**Задача для решения**
Ответьте на вопросы по тексту о визите в студию Мэдокса Брауна, приведенному ниже.
1. Кто пришел на последний частный показ одной из картин Мэдокса Брауна?
2. Кого сэр Эдвард уговорил присоединиться к поездке?
3. Где был сервирован чай?

**Изучаемый текст**
────────────────────

Эти грандиозные ссоры были на самом деле лишь бурями в стакане воды, и, хотя крах «Фирмы» привел к холодку между бывшими партнерами, мне всегда было приятно вспоминать, что на последний частный показ одной из картин Мэдокса Брауна в его студию пришли все оставшиеся в живых члены Прерафаэлитского братства и почти все партнеры, стоявшие у истоков фирмы «Моррис и Ко».
Приезд сэра Эдварда Бёрн-Джонса и его жены обнаружил характерную для Мэдокса Брауна страстность. Сэр Эдвард уговорил президента Королевской академии присоединиться к ним в этой поездке. Они были движимы добрым желанием показать Мэдоксу Брауну, что к концу его жизни Королевская академия хотела бы проявить большее официальное признание художника, который упорно отказывался почти полвека признавать ее существование. К сожалению, это было осенним днем, и сумерки наступили очень рано. Так что не только высокопоставленные гости оказались в полутьме, но и огромное полотно было почти неразличимо. Леди Бёрн-Джонс со своим особым очарованием, неслышно для Мэдокса Брауна шепнула мне, что надо бы зажечь в студии газовое освещение. Я было чиркнул спичкой, но был напуган яростным встревоженным окриком Мэдокса Брауна: «Черт подери, Форди! Ты хочешь, чтоб все мы взлетели на воздух!». И он принялся объяснять леди Бёрн-Джонс, что при курении трубок возникает утечка газа. Когда же она предложила свечи или парафиновую лампу, Мэдокс Форд заявил с не меньшей горячностью, что не понимает, как она могла допустить, будто он держит в доме такие адски опасные вещи. Итак, разговор продолжался в мрачнейшем сумраке, и вскоре мы спустились вниз, где в золотистом свете множества свечей рядом с тиснеными с позолотой обоями был сервирован чай. Дело в том, что Мэдокс Браун твердо решил, что «никакой чертов академик» не увидит его картины.

────────────────────

**Сохранённые записи данных**

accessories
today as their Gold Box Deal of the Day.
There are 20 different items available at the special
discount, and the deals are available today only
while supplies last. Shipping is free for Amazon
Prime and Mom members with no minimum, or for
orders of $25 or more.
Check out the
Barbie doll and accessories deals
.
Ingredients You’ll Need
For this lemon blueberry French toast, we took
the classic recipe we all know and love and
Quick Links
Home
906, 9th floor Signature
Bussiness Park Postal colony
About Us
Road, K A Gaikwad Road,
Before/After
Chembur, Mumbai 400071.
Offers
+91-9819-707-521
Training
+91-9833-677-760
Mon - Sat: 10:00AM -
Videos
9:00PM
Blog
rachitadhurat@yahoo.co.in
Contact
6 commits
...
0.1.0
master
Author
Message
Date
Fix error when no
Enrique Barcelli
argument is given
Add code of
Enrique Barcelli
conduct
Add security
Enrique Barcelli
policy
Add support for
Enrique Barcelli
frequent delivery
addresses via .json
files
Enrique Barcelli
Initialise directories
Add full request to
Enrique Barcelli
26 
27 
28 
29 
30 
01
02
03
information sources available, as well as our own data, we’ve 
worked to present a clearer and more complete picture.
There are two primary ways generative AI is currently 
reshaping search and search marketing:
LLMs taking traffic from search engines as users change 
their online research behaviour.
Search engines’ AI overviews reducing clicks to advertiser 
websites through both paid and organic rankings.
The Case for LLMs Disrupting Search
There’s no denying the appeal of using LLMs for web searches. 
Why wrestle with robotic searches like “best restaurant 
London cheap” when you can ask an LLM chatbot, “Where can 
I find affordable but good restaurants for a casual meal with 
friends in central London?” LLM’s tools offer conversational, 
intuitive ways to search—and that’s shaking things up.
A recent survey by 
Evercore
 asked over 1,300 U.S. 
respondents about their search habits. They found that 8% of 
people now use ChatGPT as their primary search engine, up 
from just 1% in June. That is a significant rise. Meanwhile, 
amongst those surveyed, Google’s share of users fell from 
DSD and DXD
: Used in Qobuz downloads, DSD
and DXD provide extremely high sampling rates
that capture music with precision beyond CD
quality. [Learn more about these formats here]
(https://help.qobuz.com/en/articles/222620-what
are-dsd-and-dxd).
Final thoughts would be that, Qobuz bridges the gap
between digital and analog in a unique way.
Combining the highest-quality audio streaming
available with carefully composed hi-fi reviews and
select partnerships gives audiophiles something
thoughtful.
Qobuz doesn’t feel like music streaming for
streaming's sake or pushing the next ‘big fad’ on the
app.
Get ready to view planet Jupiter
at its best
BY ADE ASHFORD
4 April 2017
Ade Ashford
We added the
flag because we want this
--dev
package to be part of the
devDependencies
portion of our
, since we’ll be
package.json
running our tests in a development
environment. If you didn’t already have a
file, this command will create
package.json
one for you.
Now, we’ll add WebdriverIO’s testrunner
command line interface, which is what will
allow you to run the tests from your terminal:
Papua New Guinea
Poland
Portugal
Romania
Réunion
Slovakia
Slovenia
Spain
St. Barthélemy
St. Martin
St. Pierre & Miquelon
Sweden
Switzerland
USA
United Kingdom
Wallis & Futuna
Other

────────────────────

**Результат задания**
1. На показ пришли все оставшиеся в живых члены Прерафаэлитского братства и почти все партнеры, стоявшие у истоков фирмы «Моррис и Ко».
2. Сэр Эдвард уговорил присоединиться к поездке президента Королевской академии.
3. Чай был сервирован внизу, в золотистом свете множества свечей, рядом с тиснеными с позолотой обоями.